Exercise brief: Please continue the passage below on the Kyoto Protocol and climate targets, picking up right after its final sentence.

Document:
⁂

Current International Agreement Inadequate The initial phase of the Kyoto Protocol is weak in several respects. Its goal of reducing CO2 emissions to 1990 levels by 2012 by 5% is unlikely to have much impact on climate stability, even if implementation is successful. Emissions have been rising steadily since this goal was set, and reaching it will be more difficulty because of this increase. In addition, the world''s largest CO2 emitter, the United States, continues to refuse to ratify the Protocol. Several developing countries like Brazil, China and India are not included in the current Protocol, although their total emissions continues to rise. In effect, there is still no global agreement about how to manage the challenges of GHG emissions. Without such an agreement and the involvement of large GHG emitting nations, it is highly unlikely the problem will be solved. But whatever flaws the Kyoto Protocol may have, it at least provides an international forum for addressing the challenge, and for taking the first important steps.

Will Sustainable Scale Be Achieved? Even if the current target of the Kyoto Protocol are reached by 2012, it will not allow sustainable scale to be achieved. The initial target of a 5.2% reduction relative to 1990 emissions is not designed to solve the problem, but only to begin the process on a global basis. No official targets have yet been set beyond these introductory ones. Even, the “low risk” scenario of 450 ppm identified by the IPCC as “feasible” may not be sustainable.

The preindustrial range of 250 to 290 ppm is the only CO2 concentration which is know to be safe with any degree of certainty. Any official target that exceeds this 420,000 year old level, runs the risk of disrupting critical ecosystem functions, as well as the risk of triggering irrevocable positive feedback mechanisms. The release of high concentrations of methane in permaforst due to global warming, is one such positive feedback loop, as methane is an even more potent greenhouse gas than CO2. Such an event could well push GHG levels beyond maximum scale.

In addition to setting appropriate goals for an international agreement on climate stability, the issues of implementation, monitoring and enforcement are still to be worked out. Experience with the simpler Montreal Protocol to protect the atmospheric ozone layer involved politically motivated reversals, blackmarket smuggling and production of banned substances, and national demands for exemptions to satisfy domestic constituents. Reducing fossil fuel use to a sustainable level requires massive societal change on an unprecedented scale. It is unclear whether global international institutions are up to this unique challenge.

⁂

Dataset records:
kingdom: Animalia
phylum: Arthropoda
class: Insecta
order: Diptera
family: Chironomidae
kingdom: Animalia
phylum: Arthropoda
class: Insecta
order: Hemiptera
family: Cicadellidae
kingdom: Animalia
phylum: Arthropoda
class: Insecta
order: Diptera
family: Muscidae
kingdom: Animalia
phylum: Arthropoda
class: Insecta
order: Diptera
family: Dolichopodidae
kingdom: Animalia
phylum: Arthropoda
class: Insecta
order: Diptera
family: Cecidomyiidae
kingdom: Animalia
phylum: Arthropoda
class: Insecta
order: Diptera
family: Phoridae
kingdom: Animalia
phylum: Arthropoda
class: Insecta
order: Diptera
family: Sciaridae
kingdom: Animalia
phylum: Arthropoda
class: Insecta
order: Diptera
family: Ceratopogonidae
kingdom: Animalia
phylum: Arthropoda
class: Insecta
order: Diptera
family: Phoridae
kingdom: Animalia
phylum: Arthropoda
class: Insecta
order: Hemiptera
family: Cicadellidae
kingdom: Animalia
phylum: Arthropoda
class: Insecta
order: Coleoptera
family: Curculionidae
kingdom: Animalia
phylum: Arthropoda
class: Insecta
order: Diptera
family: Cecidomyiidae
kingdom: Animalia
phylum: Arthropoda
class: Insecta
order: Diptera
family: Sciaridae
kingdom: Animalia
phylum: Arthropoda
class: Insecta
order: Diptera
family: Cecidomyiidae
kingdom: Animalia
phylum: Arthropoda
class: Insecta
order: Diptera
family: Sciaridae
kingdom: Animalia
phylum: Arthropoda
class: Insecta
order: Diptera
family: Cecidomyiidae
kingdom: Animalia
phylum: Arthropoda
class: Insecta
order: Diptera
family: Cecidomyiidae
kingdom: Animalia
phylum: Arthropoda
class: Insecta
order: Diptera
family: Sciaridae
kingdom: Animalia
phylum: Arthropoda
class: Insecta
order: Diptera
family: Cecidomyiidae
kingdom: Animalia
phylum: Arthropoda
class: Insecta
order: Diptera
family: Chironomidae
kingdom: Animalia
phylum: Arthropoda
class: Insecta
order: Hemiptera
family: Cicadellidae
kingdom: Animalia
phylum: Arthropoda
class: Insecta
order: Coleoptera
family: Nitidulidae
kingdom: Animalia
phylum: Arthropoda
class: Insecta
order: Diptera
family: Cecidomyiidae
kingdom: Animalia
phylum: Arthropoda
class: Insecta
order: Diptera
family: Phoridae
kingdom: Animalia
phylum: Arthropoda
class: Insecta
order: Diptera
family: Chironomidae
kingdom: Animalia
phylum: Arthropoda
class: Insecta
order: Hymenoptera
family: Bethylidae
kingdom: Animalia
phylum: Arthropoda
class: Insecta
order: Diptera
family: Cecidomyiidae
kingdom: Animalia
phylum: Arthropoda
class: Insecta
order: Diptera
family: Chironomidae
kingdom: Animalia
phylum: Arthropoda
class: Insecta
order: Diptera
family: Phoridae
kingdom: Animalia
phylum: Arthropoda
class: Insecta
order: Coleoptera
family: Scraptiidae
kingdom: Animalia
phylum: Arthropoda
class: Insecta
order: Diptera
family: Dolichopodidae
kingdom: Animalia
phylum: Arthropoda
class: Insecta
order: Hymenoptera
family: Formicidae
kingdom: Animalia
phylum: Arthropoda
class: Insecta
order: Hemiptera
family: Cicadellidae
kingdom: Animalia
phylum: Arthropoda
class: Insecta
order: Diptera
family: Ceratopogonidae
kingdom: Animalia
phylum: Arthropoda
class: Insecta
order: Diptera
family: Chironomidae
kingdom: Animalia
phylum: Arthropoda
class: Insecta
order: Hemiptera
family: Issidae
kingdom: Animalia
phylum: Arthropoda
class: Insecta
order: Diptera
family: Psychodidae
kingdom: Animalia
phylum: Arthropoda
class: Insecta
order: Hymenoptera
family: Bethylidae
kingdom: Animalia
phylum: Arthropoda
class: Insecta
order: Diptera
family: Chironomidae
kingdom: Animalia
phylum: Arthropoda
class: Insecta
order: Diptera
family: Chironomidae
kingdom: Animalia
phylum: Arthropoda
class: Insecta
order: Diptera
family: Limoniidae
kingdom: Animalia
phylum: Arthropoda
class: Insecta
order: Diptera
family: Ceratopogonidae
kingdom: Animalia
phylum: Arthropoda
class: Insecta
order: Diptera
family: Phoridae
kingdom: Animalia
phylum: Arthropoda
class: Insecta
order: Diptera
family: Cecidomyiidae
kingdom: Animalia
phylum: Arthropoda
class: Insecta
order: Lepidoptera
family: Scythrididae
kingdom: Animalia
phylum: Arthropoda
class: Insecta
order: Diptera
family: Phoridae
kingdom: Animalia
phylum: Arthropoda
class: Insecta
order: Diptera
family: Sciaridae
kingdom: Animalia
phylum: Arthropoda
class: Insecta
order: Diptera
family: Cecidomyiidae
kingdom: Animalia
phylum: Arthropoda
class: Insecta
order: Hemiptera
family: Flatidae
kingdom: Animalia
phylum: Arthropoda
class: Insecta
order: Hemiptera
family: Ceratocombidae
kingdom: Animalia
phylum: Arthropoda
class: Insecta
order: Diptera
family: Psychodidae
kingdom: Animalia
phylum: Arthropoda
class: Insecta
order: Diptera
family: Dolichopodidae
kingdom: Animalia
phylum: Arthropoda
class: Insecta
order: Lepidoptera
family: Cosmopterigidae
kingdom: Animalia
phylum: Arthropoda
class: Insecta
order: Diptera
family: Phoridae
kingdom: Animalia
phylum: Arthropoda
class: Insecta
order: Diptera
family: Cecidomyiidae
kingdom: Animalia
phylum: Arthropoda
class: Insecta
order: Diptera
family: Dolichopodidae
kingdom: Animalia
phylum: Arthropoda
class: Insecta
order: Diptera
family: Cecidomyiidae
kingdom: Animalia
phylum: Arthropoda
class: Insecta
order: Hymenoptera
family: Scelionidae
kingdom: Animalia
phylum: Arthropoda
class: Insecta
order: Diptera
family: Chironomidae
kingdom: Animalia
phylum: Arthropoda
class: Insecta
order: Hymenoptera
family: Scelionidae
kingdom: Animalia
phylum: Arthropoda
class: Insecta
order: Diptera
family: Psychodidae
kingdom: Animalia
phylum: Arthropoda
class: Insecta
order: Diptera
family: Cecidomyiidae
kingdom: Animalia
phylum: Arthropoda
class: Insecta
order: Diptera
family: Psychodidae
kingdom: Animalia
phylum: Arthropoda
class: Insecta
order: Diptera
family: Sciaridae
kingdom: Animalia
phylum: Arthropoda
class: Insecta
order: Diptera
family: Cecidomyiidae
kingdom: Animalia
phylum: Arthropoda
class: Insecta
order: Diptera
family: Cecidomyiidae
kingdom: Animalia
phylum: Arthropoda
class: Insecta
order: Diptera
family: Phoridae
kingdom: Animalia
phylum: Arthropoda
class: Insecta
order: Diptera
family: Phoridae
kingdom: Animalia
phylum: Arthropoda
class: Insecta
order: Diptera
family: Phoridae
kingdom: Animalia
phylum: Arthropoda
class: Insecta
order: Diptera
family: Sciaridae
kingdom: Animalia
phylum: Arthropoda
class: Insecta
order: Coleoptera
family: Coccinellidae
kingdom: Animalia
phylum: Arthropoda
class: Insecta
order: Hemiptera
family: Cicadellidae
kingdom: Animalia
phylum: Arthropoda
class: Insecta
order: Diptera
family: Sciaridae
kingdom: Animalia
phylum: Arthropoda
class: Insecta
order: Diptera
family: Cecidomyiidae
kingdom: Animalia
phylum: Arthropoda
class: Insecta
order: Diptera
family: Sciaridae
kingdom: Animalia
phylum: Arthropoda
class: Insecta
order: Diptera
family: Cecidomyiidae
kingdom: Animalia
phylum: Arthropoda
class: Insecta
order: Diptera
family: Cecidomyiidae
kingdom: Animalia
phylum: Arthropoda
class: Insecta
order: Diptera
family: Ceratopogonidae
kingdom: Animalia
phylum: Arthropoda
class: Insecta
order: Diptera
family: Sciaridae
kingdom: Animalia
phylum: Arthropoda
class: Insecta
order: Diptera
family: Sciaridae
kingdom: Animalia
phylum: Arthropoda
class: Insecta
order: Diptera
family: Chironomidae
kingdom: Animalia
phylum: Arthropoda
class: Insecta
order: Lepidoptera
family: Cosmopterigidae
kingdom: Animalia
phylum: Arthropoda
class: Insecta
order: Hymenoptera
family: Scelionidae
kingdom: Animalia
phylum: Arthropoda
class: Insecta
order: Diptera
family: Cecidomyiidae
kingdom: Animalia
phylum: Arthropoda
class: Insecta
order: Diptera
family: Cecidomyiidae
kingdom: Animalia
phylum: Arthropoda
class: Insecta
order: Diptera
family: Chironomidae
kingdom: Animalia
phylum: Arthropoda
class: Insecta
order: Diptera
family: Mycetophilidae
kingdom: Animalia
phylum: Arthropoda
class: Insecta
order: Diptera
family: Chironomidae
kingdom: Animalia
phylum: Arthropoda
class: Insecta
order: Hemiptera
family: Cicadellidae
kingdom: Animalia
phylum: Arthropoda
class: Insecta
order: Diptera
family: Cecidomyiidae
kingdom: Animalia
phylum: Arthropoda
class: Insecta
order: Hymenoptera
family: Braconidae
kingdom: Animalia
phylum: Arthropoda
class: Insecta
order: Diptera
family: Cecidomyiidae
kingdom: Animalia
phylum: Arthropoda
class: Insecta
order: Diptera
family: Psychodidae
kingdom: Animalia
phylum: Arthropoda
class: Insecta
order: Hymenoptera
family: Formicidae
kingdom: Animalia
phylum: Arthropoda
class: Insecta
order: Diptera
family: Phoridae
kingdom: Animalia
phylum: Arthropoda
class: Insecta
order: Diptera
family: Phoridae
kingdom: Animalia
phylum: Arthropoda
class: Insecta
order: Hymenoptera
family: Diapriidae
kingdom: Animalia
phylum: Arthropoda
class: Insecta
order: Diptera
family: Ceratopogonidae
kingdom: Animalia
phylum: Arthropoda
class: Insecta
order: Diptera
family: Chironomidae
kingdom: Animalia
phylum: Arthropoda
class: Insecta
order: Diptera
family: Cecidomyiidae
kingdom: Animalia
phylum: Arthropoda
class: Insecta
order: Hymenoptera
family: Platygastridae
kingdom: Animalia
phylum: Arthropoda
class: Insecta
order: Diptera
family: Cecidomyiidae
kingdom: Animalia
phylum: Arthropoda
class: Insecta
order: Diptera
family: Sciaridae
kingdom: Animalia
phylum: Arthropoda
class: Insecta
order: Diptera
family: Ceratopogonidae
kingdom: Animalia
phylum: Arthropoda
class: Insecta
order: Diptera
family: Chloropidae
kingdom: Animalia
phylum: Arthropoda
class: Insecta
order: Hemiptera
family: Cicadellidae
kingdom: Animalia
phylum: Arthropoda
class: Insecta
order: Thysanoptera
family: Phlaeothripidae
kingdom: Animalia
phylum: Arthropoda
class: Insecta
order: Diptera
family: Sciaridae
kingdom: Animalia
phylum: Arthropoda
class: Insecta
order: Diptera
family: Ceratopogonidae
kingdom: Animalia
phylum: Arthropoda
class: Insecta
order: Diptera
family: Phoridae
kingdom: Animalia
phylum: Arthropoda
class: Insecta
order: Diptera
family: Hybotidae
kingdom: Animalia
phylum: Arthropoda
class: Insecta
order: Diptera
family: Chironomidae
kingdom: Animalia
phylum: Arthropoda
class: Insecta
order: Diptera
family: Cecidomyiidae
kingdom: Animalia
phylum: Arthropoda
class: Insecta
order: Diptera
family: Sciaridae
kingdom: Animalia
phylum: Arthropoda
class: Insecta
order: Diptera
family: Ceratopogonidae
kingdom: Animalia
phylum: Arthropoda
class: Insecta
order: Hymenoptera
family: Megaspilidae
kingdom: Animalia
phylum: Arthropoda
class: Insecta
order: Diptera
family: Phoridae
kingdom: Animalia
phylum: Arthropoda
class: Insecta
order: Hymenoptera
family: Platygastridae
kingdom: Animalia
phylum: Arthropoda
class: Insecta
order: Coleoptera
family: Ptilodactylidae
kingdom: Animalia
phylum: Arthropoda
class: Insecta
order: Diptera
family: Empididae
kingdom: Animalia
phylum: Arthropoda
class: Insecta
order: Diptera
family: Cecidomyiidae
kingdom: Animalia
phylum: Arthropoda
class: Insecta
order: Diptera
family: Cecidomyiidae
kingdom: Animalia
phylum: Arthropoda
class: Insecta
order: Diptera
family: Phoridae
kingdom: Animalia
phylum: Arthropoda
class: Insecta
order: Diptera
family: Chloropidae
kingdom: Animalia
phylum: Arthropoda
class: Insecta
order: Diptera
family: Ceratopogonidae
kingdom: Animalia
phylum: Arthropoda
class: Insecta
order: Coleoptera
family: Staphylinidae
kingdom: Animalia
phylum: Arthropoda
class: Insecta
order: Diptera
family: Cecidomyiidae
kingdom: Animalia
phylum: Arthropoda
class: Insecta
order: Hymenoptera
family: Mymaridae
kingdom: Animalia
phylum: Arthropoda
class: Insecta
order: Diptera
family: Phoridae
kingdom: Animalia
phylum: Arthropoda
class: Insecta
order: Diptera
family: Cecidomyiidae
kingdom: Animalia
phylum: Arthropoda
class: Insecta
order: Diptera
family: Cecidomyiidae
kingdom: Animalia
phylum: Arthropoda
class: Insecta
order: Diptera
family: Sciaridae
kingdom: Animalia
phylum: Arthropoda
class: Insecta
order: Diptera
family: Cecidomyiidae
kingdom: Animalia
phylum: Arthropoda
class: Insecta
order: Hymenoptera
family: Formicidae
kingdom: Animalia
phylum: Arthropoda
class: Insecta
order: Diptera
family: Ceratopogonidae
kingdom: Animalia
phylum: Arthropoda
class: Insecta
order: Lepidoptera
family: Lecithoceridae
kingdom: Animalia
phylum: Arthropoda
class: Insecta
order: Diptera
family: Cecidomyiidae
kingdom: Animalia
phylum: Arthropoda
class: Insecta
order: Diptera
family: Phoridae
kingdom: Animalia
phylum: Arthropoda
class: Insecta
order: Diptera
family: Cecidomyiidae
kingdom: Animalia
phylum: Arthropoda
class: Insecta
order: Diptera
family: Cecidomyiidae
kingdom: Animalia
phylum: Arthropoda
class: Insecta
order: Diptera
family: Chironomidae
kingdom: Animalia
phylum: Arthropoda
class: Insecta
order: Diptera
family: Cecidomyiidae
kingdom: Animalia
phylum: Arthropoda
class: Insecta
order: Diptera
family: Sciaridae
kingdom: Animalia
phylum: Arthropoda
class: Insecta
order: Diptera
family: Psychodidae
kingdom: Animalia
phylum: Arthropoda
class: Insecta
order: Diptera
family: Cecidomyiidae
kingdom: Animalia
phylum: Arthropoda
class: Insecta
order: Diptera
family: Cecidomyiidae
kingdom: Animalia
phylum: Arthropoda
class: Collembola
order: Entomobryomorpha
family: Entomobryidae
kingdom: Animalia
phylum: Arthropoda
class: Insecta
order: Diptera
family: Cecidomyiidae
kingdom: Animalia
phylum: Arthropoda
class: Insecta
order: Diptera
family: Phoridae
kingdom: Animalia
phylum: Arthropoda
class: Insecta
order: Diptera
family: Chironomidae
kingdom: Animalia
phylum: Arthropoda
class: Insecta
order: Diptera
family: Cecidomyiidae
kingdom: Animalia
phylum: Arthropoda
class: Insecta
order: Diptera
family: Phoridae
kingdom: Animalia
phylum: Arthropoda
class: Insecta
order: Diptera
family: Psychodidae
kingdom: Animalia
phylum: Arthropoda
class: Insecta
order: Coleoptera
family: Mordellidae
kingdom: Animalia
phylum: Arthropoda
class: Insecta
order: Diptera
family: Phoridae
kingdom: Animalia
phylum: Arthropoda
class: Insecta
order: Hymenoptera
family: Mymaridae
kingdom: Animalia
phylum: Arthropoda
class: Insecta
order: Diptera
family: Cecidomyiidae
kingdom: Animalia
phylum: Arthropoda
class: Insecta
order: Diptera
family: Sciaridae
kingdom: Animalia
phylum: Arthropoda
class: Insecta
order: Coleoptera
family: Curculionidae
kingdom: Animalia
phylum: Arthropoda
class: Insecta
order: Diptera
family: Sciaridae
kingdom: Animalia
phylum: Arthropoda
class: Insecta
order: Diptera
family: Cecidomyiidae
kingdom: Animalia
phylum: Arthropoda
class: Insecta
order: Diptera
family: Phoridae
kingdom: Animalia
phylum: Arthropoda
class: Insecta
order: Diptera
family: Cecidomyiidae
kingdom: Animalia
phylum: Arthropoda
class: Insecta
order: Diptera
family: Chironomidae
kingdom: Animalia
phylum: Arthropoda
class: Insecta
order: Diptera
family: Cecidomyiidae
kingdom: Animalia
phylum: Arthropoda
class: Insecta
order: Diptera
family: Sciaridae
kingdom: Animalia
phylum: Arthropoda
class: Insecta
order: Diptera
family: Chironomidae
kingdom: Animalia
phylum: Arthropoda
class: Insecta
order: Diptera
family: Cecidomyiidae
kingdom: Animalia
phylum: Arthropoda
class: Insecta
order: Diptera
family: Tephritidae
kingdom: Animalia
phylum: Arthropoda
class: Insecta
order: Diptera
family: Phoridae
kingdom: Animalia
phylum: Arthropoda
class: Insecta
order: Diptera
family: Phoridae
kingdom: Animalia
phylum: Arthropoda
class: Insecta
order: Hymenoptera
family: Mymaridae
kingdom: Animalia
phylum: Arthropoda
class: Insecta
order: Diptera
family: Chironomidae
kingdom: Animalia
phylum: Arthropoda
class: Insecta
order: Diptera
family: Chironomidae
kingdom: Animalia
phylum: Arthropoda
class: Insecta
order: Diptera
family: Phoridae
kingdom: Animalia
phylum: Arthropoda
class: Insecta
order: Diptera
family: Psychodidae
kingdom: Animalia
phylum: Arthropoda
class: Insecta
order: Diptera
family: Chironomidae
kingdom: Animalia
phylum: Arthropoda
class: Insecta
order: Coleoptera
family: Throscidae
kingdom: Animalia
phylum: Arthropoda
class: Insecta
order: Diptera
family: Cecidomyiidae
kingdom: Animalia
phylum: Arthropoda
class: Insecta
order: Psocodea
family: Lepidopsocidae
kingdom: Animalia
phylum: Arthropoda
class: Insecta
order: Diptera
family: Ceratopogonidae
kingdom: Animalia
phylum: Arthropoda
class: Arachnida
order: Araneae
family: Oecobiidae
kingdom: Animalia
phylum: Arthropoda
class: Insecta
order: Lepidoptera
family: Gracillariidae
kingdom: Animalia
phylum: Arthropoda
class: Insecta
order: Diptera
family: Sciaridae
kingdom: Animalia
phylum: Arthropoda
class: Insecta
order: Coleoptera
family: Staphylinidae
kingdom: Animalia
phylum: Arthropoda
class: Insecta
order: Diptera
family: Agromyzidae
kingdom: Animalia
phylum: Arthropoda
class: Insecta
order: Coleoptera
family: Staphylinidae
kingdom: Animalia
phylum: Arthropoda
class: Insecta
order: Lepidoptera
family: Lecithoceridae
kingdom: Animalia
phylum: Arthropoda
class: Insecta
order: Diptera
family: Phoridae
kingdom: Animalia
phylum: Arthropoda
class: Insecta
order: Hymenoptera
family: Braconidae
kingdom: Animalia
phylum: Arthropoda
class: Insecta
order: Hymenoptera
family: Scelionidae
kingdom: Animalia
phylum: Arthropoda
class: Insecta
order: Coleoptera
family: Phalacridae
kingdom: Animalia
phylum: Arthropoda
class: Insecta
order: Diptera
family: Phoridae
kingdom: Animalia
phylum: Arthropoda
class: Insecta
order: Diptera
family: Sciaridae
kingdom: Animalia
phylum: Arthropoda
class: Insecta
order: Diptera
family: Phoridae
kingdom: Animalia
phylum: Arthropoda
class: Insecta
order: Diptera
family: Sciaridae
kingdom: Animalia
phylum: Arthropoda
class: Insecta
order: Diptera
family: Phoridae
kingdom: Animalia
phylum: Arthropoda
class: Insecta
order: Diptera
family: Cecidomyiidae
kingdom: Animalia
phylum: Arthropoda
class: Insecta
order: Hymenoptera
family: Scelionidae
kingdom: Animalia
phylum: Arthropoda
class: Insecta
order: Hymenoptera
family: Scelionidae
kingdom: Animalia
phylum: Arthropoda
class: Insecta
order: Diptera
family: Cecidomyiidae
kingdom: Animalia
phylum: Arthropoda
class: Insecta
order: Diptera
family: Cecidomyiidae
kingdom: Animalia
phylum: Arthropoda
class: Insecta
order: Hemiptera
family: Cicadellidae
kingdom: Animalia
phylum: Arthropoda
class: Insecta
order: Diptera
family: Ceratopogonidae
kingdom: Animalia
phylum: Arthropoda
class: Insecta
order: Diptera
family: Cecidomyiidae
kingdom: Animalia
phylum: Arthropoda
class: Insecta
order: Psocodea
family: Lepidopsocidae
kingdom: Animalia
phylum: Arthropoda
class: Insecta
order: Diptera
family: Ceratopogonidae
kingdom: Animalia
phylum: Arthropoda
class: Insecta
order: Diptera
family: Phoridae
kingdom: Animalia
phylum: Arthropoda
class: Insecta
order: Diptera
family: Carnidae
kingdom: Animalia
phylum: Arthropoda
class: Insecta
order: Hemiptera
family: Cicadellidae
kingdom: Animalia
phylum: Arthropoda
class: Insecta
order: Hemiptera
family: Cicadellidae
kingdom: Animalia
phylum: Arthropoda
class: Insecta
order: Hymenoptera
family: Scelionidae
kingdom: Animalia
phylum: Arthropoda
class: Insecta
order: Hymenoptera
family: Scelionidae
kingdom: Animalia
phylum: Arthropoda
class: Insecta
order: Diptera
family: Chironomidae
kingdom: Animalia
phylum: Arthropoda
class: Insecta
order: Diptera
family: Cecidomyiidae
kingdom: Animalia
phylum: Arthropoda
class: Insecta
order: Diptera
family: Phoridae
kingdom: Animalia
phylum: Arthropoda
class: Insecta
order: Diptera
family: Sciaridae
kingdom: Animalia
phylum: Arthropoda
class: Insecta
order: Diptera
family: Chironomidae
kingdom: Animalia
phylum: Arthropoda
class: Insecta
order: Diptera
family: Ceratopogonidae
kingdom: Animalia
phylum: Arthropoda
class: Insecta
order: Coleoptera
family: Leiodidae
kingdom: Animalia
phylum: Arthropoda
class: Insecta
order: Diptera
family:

⁂

Response below:
Is Maximum Sustainable Scale Already Exceeded? The fact that current GHG concentrations exceed the 250-290 ppm range that endured for at least 420,000 years prior to the industrial revolution, suggest that at least some of the many and varied ecosystem functions supported by these levels will have been disrupted. Unfortunately, we simply do not have the answer to this critical question. Large scale scientific projects are now underway to provide a better understanding of these complex interrelationships among patterns of climate stability and ecosystem functions.

The conundrum we face is that by the time these relations are well understood, the process of human-induced climate change may already be irrevocable. Typically, civilizations begin to alter and adapt the driving forces that propel them only when there is a catastrophe. In the case of climate change, the inherent time lag between when the irrevocable process has been triggered, and the certain knowledge that catastrophe has occurred, means there would be no opportunity to adapt. Application of the precautionary principle, ensuring that GHG levels do not exceed the historical range of 250-290 ppm, would appear to be the safest approach. This is in sharp contrast to the current approach of risking irrevocable and catastrophic climate change for the sake of continued economic growth.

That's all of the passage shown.